A separate recall was announced earlier this month of nearly 1 million toys which also were finished using potentially hazardous lead paint.

More than 80 different types of the toys were sold at military exchanges worldwide, according to defense officials.

See the list of recalled toys below, or visit the Consumer Product Safety commission Web site at www.cpsc.gov.

Officials at Army and Air Force Exchange Service, Naval Exchange Service Command and Marine Corps Exchange have asked any parents whose children have the toys — a variety of Polly Pocket, Batman, Doggie Daycare, Dora the Explorer and Sesame Street playsets — to take them from youngsters immediately.

But customers will not be able to receive refunds by returning the items to the military exchanges; instead, those military parents have been instructed to contact Mattel’s country-specific hot lines for information on where to mail or drop off the toys to receive a voucher for new ones.

Mattel spokeswoman Julia Jensen said any U.S. citizens living abroad can also call the company’s stateside recall hot line — (888) 597-6597 — for information.

“Even though they’re overseas, we’ll be able to help them out on that line,” she said.

“In some cases they may have to call the country line, and we’ll let them know where they have to mail (the toys) or when we can pick them up. But we won’t be asking them to pay to mail them back to the United States.”

Jensen said the specific rules will vary for families from country to country, depending on Mattel’s corporate presence in each and the Status of Forces Agreements governing the specific military facilities.
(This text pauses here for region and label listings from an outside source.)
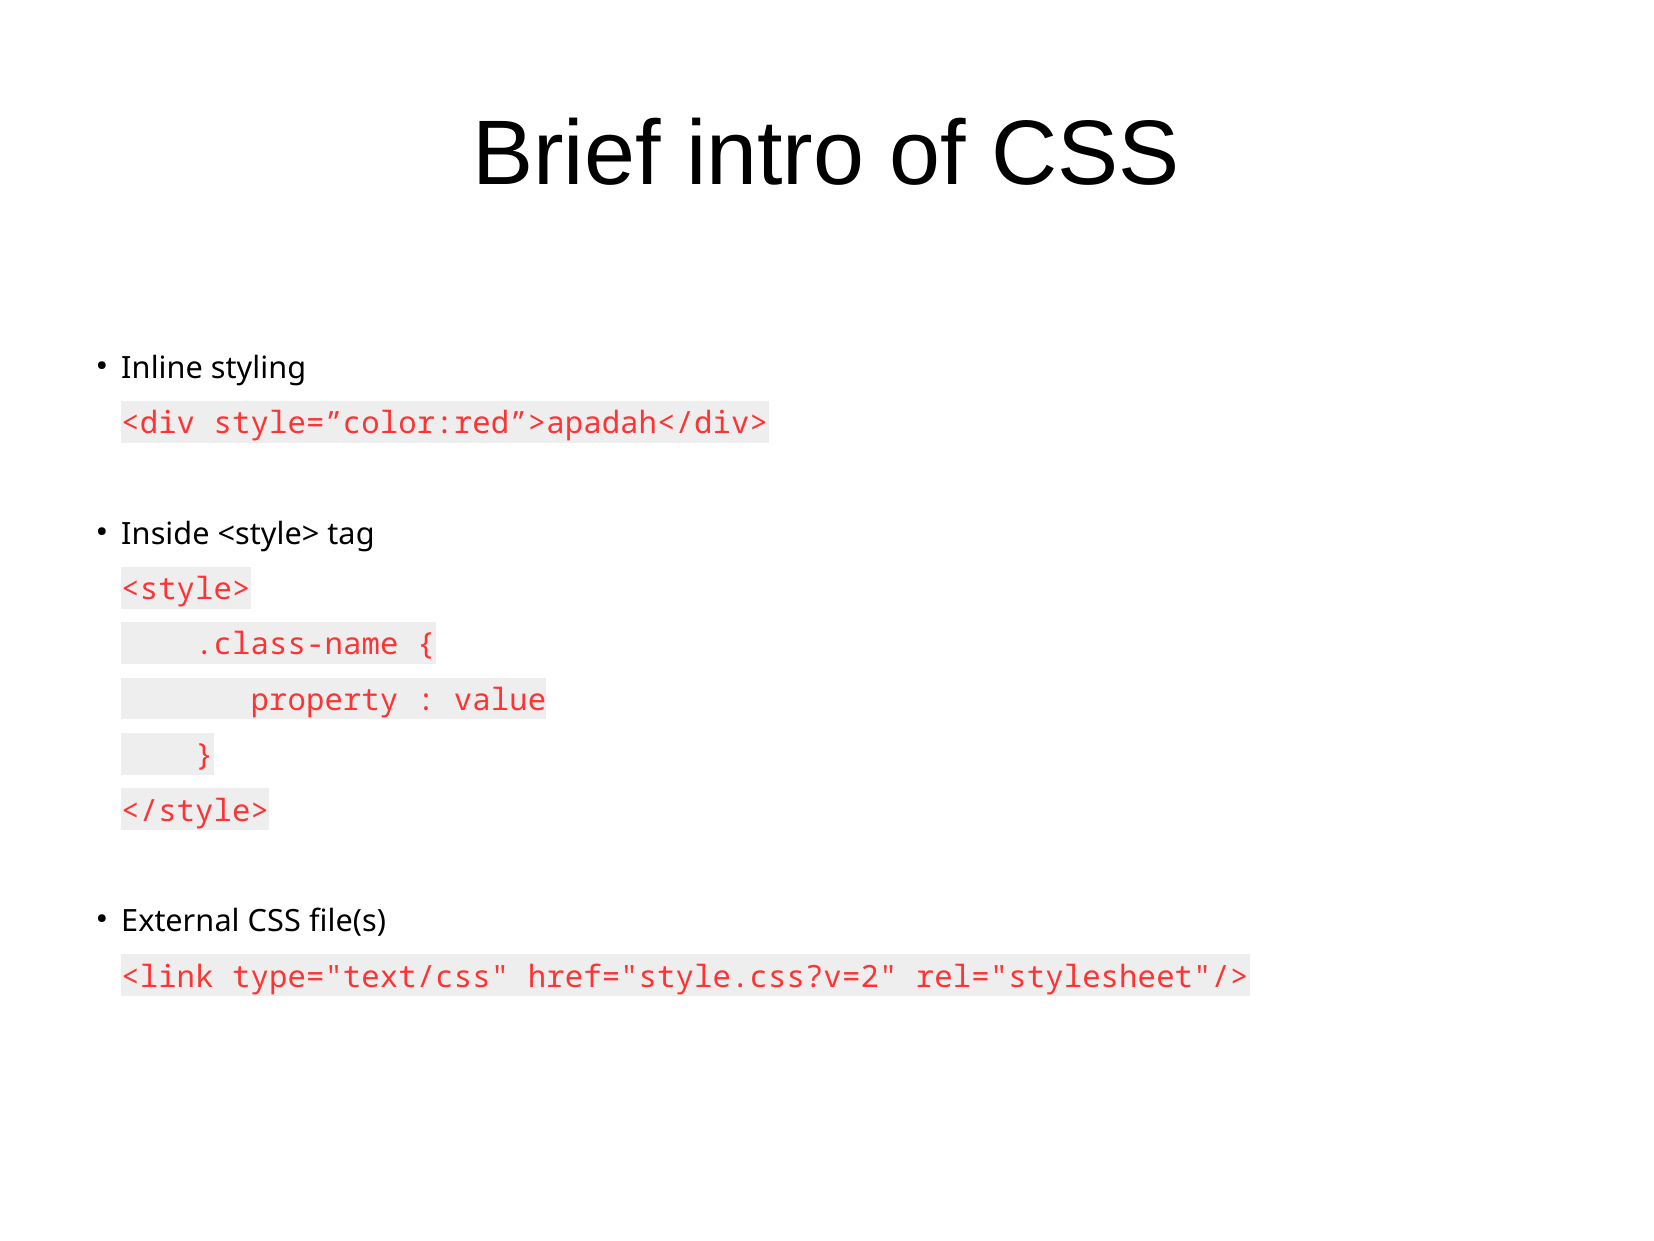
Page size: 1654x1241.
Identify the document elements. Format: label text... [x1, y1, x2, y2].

list Inline styling <div style=”color:red”>apadah</div> Inside <style> tag <style> .class-name { property : value } </style> External CSS file(s) <link type="text/css" href="style.css?v=2" rel="stylesheet"/> [88, 290, 1577, 1010]
title Brief intro of CSS [82, 49, 1571, 257]
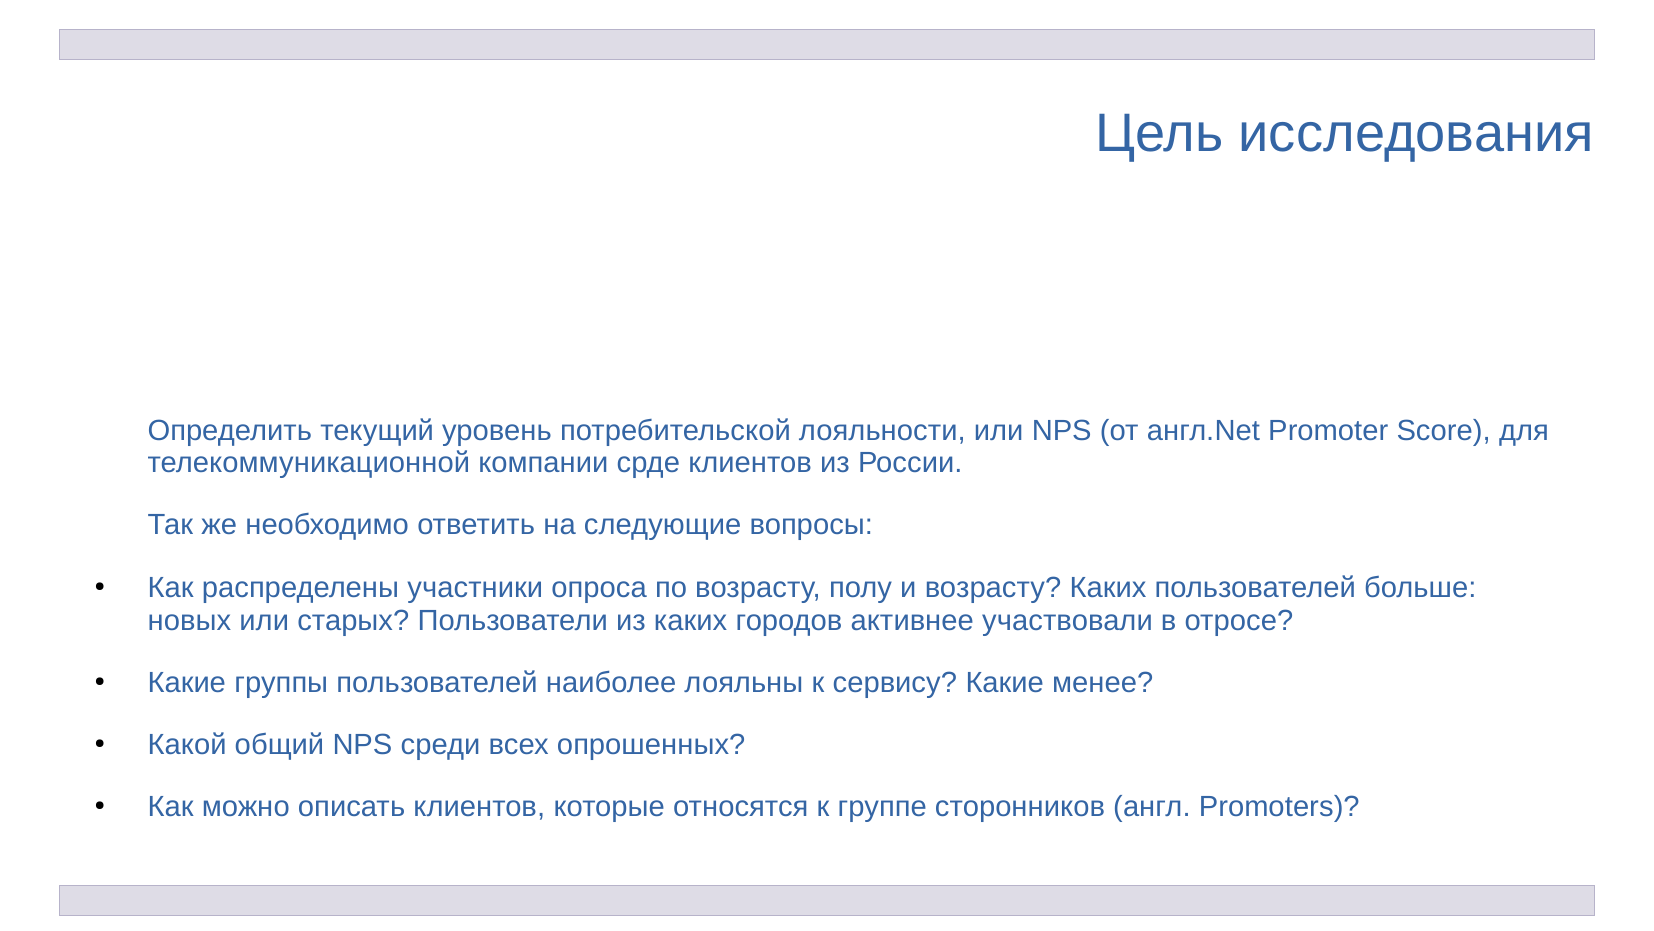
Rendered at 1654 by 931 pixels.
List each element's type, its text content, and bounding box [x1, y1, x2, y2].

A listing of the foreign country hot lines is available at http://service.mattel.com/intl.asp. Jensen said that even though much of the information is listed in foreign languages, English speaking operators are available at those call centers.

More information on the recall is available at www.mattel.com.

The Associated Press reported Wednesday that company officials warned more recalls could take place in coming weeks as they investigate the problems behind the defective toys.